● Assigned task: Find the string "hanging" in the entries and copy each line that has it.

### Data extracts ###

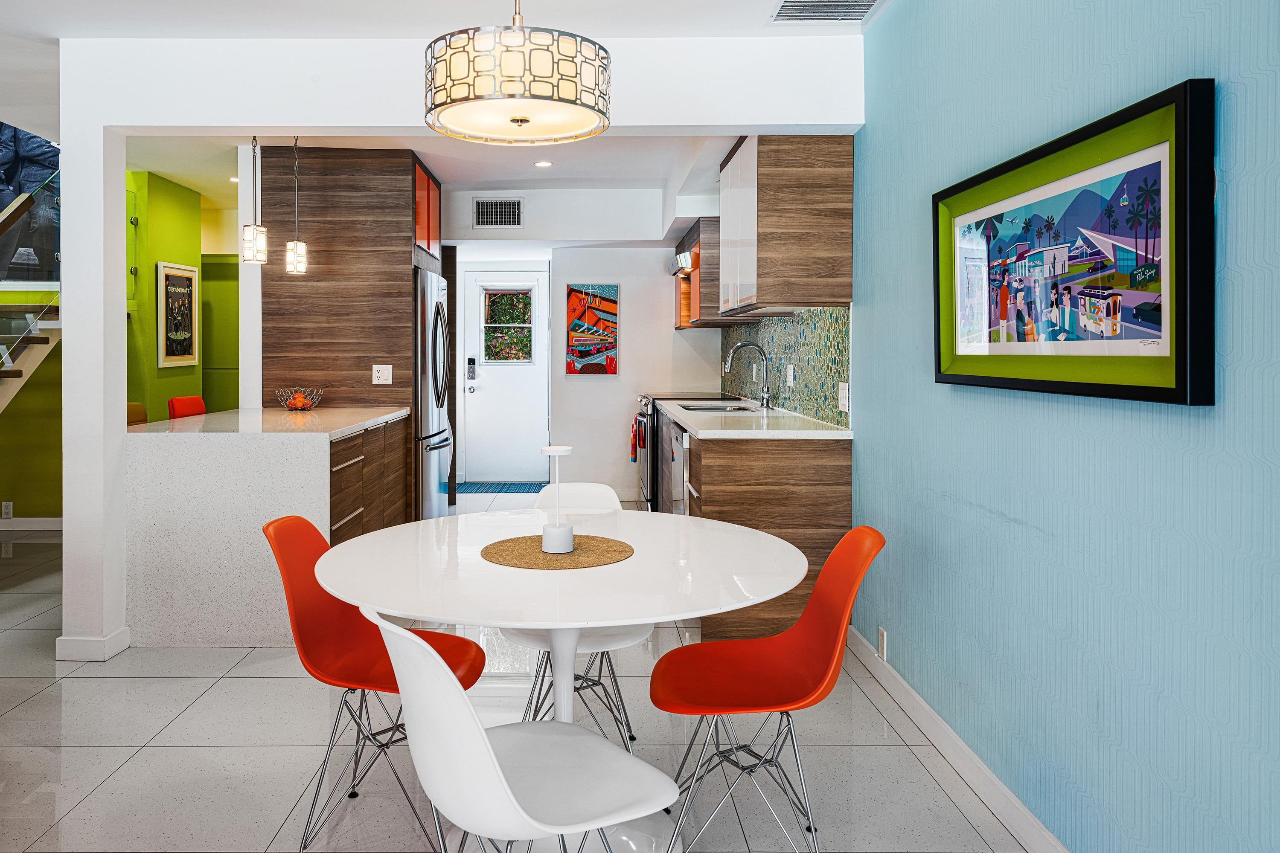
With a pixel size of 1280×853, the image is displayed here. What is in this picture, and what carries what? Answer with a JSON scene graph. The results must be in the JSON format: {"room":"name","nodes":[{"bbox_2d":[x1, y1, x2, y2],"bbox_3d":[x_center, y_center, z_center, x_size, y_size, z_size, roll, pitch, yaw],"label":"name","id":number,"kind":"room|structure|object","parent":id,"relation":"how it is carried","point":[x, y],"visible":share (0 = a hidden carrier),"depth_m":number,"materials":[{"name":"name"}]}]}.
{"room":"dining room","nodes":[
{"label":"dining room","id":0,"kind":"room"},
{"bbox_2d":[0,299,62,519],"bbox_3d":[-4.470,-0.194,6.044,2.826,2.453,0.129,0,1,0],"label":"green wall","id":1,"kind":"structure","parent":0,"point":[1,498],"depth_m":6.02,"materials":[{"name":"green paint"}]},
{"bbox_2d":[0,501,13,519],"bbox_3d":[-4.292,0.854,5.912,0.070,0.119,0.008,0,1,0],"label":"wall socket","id":2,"kind":"object","parent":1,"relation":"attached to","point":[8,508],"visible":0.99,"depth_m":5.91,"materials":[{"name":"white plastic"}]},
{"bbox_2d":[0,516,62,529],"bbox_3d":[-4.375,0.971,6.077,2.770,0.100,0.015,0,1,0],"label":"baseboard","id":3,"kind":"structure","parent":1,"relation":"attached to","point":[33,518],"depth_m":6.09,"materials":[{"name":"white paint"}]},
{"bbox_2d":[122,165,237,423],"bbox_3d":[-3.366,-0.294,6.297,0.150,2.642,1.046,0,1,0],"label":"green wall","id":4,"kind":"structure","parent":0,"point":[166,371],"depth_m":6.08,"materials":[{"name":"green paint"}]},
{"bbox_2d":[156,261,199,368],"bbox_3d":[-3.159,-0.569,6.129,0.028,0.758,0.541,0,1,0],"label":"framed picture","id":5,"kind":"object","parent":4,"relation":"attached to","point":[184,282],"visible":1,"depth_m":6.09},
{"bbox_2d":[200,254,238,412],"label":"green wall","id":6,"kind":"structure","parent":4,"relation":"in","point":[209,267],"depth_m":6.97,"materials":[{"name":"green paint"}]},
{"bbox_2d":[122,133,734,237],"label":"kitchen ceiling","id":7,"kind":"structure","parent":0,"point":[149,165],"depth_m":5.45,"materials":[{"name":"white paint"}]},
{"bbox_2d":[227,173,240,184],"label":"recessed light","id":8,"kind":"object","parent":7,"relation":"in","point":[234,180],"visible":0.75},
{"bbox_2d":[241,136,267,263],"bbox_3d":[-1.791,-1.059,4.226,0.122,0.806,0.120,0,1,0],"label":"pendant light","id":9,"kind":"object","parent":7,"relation":"hanging from","point":[254,237],"visible":0.99,"depth_m":4.20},
{"bbox_2d":[283,136,308,274],"bbox_3d":[-1.646,-1.041,4.413,0.119,0.828,0.118,0,1,0],"label":"pendant light","id":10,"kind":"object","parent":7,"relation":"hanging from","point":[299,252],"visible":0.99,"depth_m":4.39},
{"bbox_2d":[534,159,552,167],"bbox_3d":[-0.400,-1.596,5.719,0.146,0.012,0.150,0,1,0],"label":"recessed light","id":11,"kind":"object","parent":7,"relation":"in","point":[542,165],"visible":0.99,"depth_m":5.71,"materials":[{"name":"white"}]},
{"bbox_2d":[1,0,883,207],"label":"ceiling","id":12,"kind":"structure","parent":0,"point":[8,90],"depth_m":3.76,"materials":[{"name":"white paint"}]},
{"bbox_2d":[423,0,610,144],"bbox_3d":[-0.207,-1.029,2.041,0.479,0.758,0.476,0,1,0],"label":"drum chandelier","id":13,"kind":"object","parent":12,"relation":"hanging from","point":[527,120],"visible":0.99,"depth_m":1.88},
{"bbox_2d":[768,0,882,22],"bbox_3d":[0.826,-1.416,2.956,0.393,0.012,0.342,0,1,0],"label":"ceiling vent","id":14,"kind":"object","parent":12,"relation":"in","point":[787,6],"visible":0.99,"depth_m":3.03,"materials":[{"name":"white metal"}]},
{"bbox_2d":[34,29,863,664],"bbox_3d":[-0.664,-0.179,3.395,3.592,2.611,0.149,0,1,0],"label":"partition wall","id":15,"kind":"structure","parent":0,"point":[63,140],"depth_m":3.35,"materials":[{"name":"white paint"}]},
{"bbox_2d":[54,625,130,661],"bbox_3d":[-2.167,1.064,3.506,0.237,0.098,0.269,0,1,0],"label":"baseboard","id":16,"kind":"structure","parent":15,"relation":"attached to","point":[121,632],"depth_m":3.38,"materials":[{"name":"white paint"}]},
{"bbox_2d":[0,511,1041,852],"bbox_3d":[-1.922,1.185,3.196,6.708,0.100,9.889,0,1,0],"label":"floor","id":17,"kind":"structure","parent":0,"point":[48,695],"depth_m":2.59,"materials":[{"name":"tile"}]},
{"bbox_2d":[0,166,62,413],"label":"staircase","id":18,"kind":"structure","parent":17,"relation":"on","point":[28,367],"depth_m":5.50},
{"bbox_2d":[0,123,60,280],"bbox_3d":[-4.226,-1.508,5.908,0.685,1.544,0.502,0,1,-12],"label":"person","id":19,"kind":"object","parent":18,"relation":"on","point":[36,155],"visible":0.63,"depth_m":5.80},
{"bbox_2d":[126,401,148,425],"bbox_3d":[-2.770,0.533,4.941,0.465,0.921,0.484,0,1,0],"label":"bar stool","id":20,"kind":"object","parent":17,"relation":"on","point":[136,406],"visible":0.11,"depth_m":5.02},
{"bbox_2d":[167,395,206,419],"bbox_3d":[-2.257,0.537,4.841,0.465,1.012,0.430,0,1,0],"label":"bar stool","id":21,"kind":"object","parent":17,"relation":"on","point":[193,399],"visible":0.18,"depth_m":4.81,"materials":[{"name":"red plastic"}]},
{"bbox_2d":[128,406,410,647],"bbox_3d":[-1.647,0.623,4.331,0.912,0.949,1.687,0,1,0],"label":"kitchen island","id":22,"kind":"object","parent":17,"relation":"on","point":[181,454],"visible":0.85,"depth_m":3.51,"materials":[{"name":"white stone"}]},
{"bbox_2d":[274,386,324,412],"bbox_3d":[-1.727,0.046,4.680,0.266,0.138,0.270,0,1,0],"label":"fruit bowl","id":23,"kind":"object","parent":22,"relation":"on","point":[294,397],"visible":0.88,"depth_m":4.64,"materials":[{"name":"silver metal"}]},
{"bbox_2d":[286,393,311,409],"bbox_3d":[-1.698,0.053,4.603,0.133,0.093,0.124,0,1,0],"label":"fruit","id":24,"kind":"object","parent":23,"relation":"in","point":[299,399],"visible":0.76,"depth_m":4.57,"materials":[{"name":"orange food"}]},
{"bbox_2d":[259,147,440,522],"bbox_3d":[-1.596,-0.207,5.435,0.967,2.514,0.909,0,1,0],"label":"tall cabinet","id":25,"kind":"object","parent":17,"relation":"on","point":[394,356],"visible":0.56,"depth_m":5.00,"materials":[{"name":"brown wood"}]},
{"bbox_2d":[372,363,392,384],"bbox_3d":[-1.333,-0.108,4.982,0.113,0.123,0.012,0,1,0],"label":"wall socket","id":26,"kind":"object","parent":25,"relation":"attached to","point":[382,382],"visible":0.99,"depth_m":4.98,"materials":[{"name":"white plastic"}]},
{"bbox_2d":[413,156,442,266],"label":"upper cabinet","id":27,"kind":"object","parent":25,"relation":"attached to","point":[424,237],"visible":0.28,"depth_m":5.53,"materials":[{"name":"glass"}]},
{"bbox_2d":[260,514,487,852],"bbox_3d":[-0.600,0.761,2.219,0.542,0.823,0.470,0,1,0],"label":"orange chair","id":28,"kind":"object","parent":17,"relation":"on","point":[329,623],"visible":0.7,"depth_m":2.22,"materials":[{"name":"plastic"}]},
{"bbox_2d":[413,265,453,518],"bbox_3d":[-1.352,0.134,5.471,0.730,1.801,0.884,0,1,0],"label":"refrigerator","id":29,"kind":"object","parent":17,"relation":"on","point":[434,473],"visible":0.32,"depth_m":5.21,"materials":[{"name":"silver metal"}]},
{"bbox_2d":[452,481,545,493],"bbox_3d":[-0.958,0.915,7.816,0.992,0.015,0.589,0,1,0],"label":"door mat","id":30,"kind":"object","parent":17,"relation":"on","point":[522,488],"visible":0.83,"depth_m":7.75,"materials":[{"name":"blue carpet"}]},
{"bbox_2d":[367,605,674,852],"bbox_3d":[-0.154,0.778,1.556,0.533,0.825,0.464,-1,1,-34],"label":"white chair","id":31,"kind":"object","parent":17,"relation":"on","point":[494,760],"visible":1,"depth_m":1.45,"materials":[{"name":"white plastic"}]},
{"bbox_2d":[310,503,806,852],"bbox_3d":[-0.101,0.798,2.168,1.246,0.751,1.251,0,1,0],"label":"dining table","id":32,"kind":"object","parent":17,"relation":"on","point":[710,605],"visible":0.88,"depth_m":1.98,"materials":[{"name":"white"}]},
{"bbox_2d":[480,532,634,570],"bbox_3d":[-0.114,0.423,2.181,0.404,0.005,0.399,0,1,0],"label":"placemat","id":33,"kind":"object","parent":32,"relation":"on","point":[577,556],"visible":0.88,"depth_m":2.14,"materials":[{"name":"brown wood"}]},
{"bbox_2d":[538,446,575,554],"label":"table lamp","id":34,"kind":"object","parent":33,"relation":"on","point":[549,541],"visible":1,"depth_m":2.17,"materials":[{"name":"white metal"}]},
{"bbox_2d":[495,483,649,746],"bbox_3d":[-0.087,0.753,2.602,0.469,0.842,0.539,0,1,0],"label":"white chair","id":35,"kind":"object","parent":17,"relation":"on","point":[582,491],"visible":0.37,"depth_m":2.57,"materials":[{"name":"white plastic"}]},
{"bbox_2d":[632,393,735,510],"bbox_3d":[0.654,0.515,6.395,0.713,0.978,0.852,0,1,0],"label":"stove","id":36,"kind":"object","parent":17,"relation":"on","point":[647,491],"visible":0.23,"depth_m":6.08,"materials":[{"name":"metal"}]},
{"bbox_2d":[629,412,644,464],"bbox_3d":[0.279,0.370,6.315,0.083,0.366,0.268,0,1,0],"label":"dish towel","id":37,"kind":"object","parent":36,"relation":"hanging from","point":[632,454],"visible":0.85,"depth_m":6.26,"materials":[{"name":"red fabric"}]},
{"bbox_2d":[666,409,849,640],"bbox_3d":[0.736,0.600,5.007,0.652,0.914,3.092,0,1,0],"label":"base cabinet","id":38,"kind":"object","parent":17,"relation":"on","point":[835,466],"visible":0.46,"depth_m":3.56,"materials":[{"name":"brown wood"}]},
{"bbox_2d":[666,418,688,516],"bbox_3d":[0.684,0.601,4.547,0.592,0.817,0.621,0,1,0],"label":"dishwasher","id":39,"kind":"object","parent":38,"relation":"in","point":[677,446],"visible":0.2,"depth_m":4.46,"materials":[{"name":"silver metal"}]},
{"bbox_2d":[657,396,855,439],"bbox_3d":[0.818,0.180,4.810,0.705,0.042,2.587,0,1,0],"label":"countertop","id":40,"kind":"structure","parent":38,"relation":"on","point":[740,431],"depth_m":3.96,"materials":[{"name":"white stone"}]},
{"bbox_2d":[677,402,760,412],"bbox_3d":[0.730,0.187,5.050,0.456,0.175,0.653,0,1,0],"label":"sink","id":41,"kind":"object","parent":40,"relation":"in","point":[697,409],"visible":0.26,"depth_m":5.23,"materials":[{"name":"silver metal"}]},
{"bbox_2d":[724,340,771,407],"bbox_3d":[0.890,-0.107,4.973,0.282,0.404,0.107,0,1,0],"label":"faucet","id":42,"kind":"object","parent":40,"relation":"on","point":[765,391],"visible":1,"depth_m":4.97,"materials":[{"name":"silver metal"}]},
{"bbox_2d":[649,526,884,852],"bbox_3d":[0.410,0.762,2.086,0.546,0.825,0.475,0,1,0],"label":"orange chair","id":43,"kind":"object","parent":17,"relation":"on","point":[837,630],"visible":0.98,"depth_m":2.10,"materials":[{"name":"plastic"}]},
{"bbox_2d":[450,200,718,500],"bbox_3d":[-0.383,-0.342,7.216,3.087,2.609,0.296,0,1,0],"label":"back wall","id":44,"kind":"structure","parent":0,"point":[592,389],"depth_m":7.14,"materials":[{"name":"white paint"}]},
{"bbox_2d":[472,197,523,228],"bbox_3d":[-0.806,-1.405,6.417,0.370,0.230,0.014,0,1,0],"label":"wall vent","id":45,"kind":"object","parent":44,"relation":"attached to","point":[479,207],"visible":0.99,"depth_m":6.41,"materials":[{"name":"metal"}]},
{"bbox_2d":[461,266,549,485],"bbox_3d":[-0.949,-0.127,8.249,0.887,2.103,0.118,0,1,0],"label":"door","id":46,"kind":"structure","parent":44,"relation":"in","point":[512,466],"depth_m":8.26,"materials":[{"name":"white paint"}]},
{"bbox_2d":[465,356,476,379],"bbox_3d":[-1.273,-0.219,7.986,0.078,0.233,0.056,0,1,0],"label":"door lock","id":47,"kind":"object","parent":46,"relation":"attached to","point":[469,362],"visible":0.98,"depth_m":7.98,"materials":[{"name":"black metal"}]},
{"bbox_2d":[482,287,535,362],"bbox_3d":[-0.940,-0.668,8.256,0.618,0.757,0.039,0,1,0],"label":"door window","id":48,"kind":"structure","parent":46,"relation":"in","point":[527,312],"depth_m":8.25,"materials":[{"name":"glass"}]},
{"bbox_2d":[566,282,618,375],"bbox_3d":[-0.075,-0.546,7.190,0.451,0.816,0.034,0,1,0],"label":"abstract painting","id":49,"kind":"object","parent":44,"relation":"attached to","point":[572,337],"visible":0.99,"depth_m":7.17,"materials":[{"name":"multicoloured"}]},
{"bbox_2d":[673,218,724,328],"bbox_3d":[0.803,-0.862,6.268,0.411,0.721,0.895,0,1,0],"label":"upper cabinet","id":50,"kind":"object","parent":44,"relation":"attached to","point":[682,242],"visible":0.49,"depth_m":5.94,"materials":[{"name":"brown wood"}]},
{"bbox_2d":[672,248,698,275],"bbox_3d":[0.775,-0.980,6.263,0.402,0.143,0.717,0,1,0],"label":"range hood","id":51,"kind":"object","parent":50,"relation":"attached to","point":[685,260],"visible":0.53,"depth_m":6.10,"materials":[{"name":"silver metal"}]},
{"bbox_2d":[850,0,1279,852],"bbox_3d":[1.132,-0.086,1.328,0.124,2.582,6.500,0,1,0],"label":"blue wall","id":52,"kind":"structure","parent":0,"point":[1108,411],"depth_m":1.88,"materials":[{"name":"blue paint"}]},
{"bbox_2d":[716,134,852,315],"bbox_3d":[0.899,-0.805,4.181,0.404,0.839,1.058,0,1,0],"label":"upper cabinet","id":53,"kind":"object","parent":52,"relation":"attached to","point":[820,205],"visible":0.97,"depth_m":3.69,"materials":[{"name":"brown wood"}]},
{"bbox_2d":[720,306,852,424],"bbox_3d":[1.082,-0.180,5.317,0.010,0.541,3.302,0,1,0],"label":"tile backsplash","id":54,"kind":"structure","parent":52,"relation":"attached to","point":[775,329],"depth_m":4.48,"materials":[{"name":"tile"}]},
{"bbox_2d":[785,363,795,387],"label":"light switch","id":55,"kind":"object","parent":54,"relation":"attached to","point":[790,376],"visible":0.98,"depth_m":4.50,"materials":[{"name":"white plastic"}]},
{"bbox_2d":[837,381,849,411],"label":"light switch","id":56,"kind":"object","parent":54,"relation":"attached to","point":[840,404],"visible":0.98,"depth_m":3.61,"materials":[{"name":"white plastic"}]},
{"bbox_2d":[876,627,888,660],"bbox_3d":[1.072,0.963,3.114,0.012,0.112,0.067,0,1,0],"label":"wall socket","id":57,"kind":"object","parent":52,"relation":"attached to","point":[882,638],"visible":0.98,"depth_m":3.10,"materials":[{"name":"white plastic"}]},
{"bbox_2d":[843,624,1071,852],"bbox_3d":[1.068,1.118,1.173,0.015,0.099,5.149,0,1,0],"label":"baseboard","id":58,"kind":"structure","parent":52,"relation":"attached to","point":[905,695],"depth_m":2.43,"materials":[{"name":"white paint"}]},
{"bbox_2d":[931,75,1216,405],"bbox_3d":[1.044,-0.284,1.976,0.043,0.587,1.115,0,1,0],"label":"framed picture","id":59,"kind":"object","parent":52,"relation":"attached to","point":[1170,391],"visible":0.99,"depth_m":1.74,"materials":[{"name":"multicoloured paper"}]}
]}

###

● Your response:
{"bbox_2d":[241,136,267,263],"bbox_3d":[-1.791,-1.059,4.226,0.122,0.806,0.120,0,1,0],"label":"pendant light","id":9,"kind":"object","parent":7,"relation":"hanging from","point":[254,237],"visible":0.99,"depth_m":4.20},
{"bbox_2d":[283,136,308,274],"bbox_3d":[-1.646,-1.041,4.413,0.119,0.828,0.118,0,1,0],"label":"pendant light","id":10,"kind":"object","parent":7,"relation":"hanging from","point":[299,252],"visible":0.99,"depth_m":4.39},
{"bbox_2d":[423,0,610,144],"bbox_3d":[-0.207,-1.029,2.041,0.479,0.758,0.476,0,1,0],"label":"drum chandelier","id":13,"kind":"object","parent":12,"relation":"hanging from","point":[527,120],"visible":0.99,"depth_m":1.88},
{"bbox_2d":[629,412,644,464],"bbox_3d":[0.279,0.370,6.315,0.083,0.366,0.268,0,1,0],"label":"dish towel","id":37,"kind":"object","parent":36,"relation":"hanging from","point":[632,454],"visible":0.85,"depth_m":6.26,"materials":[{"name":"red fabric"}]},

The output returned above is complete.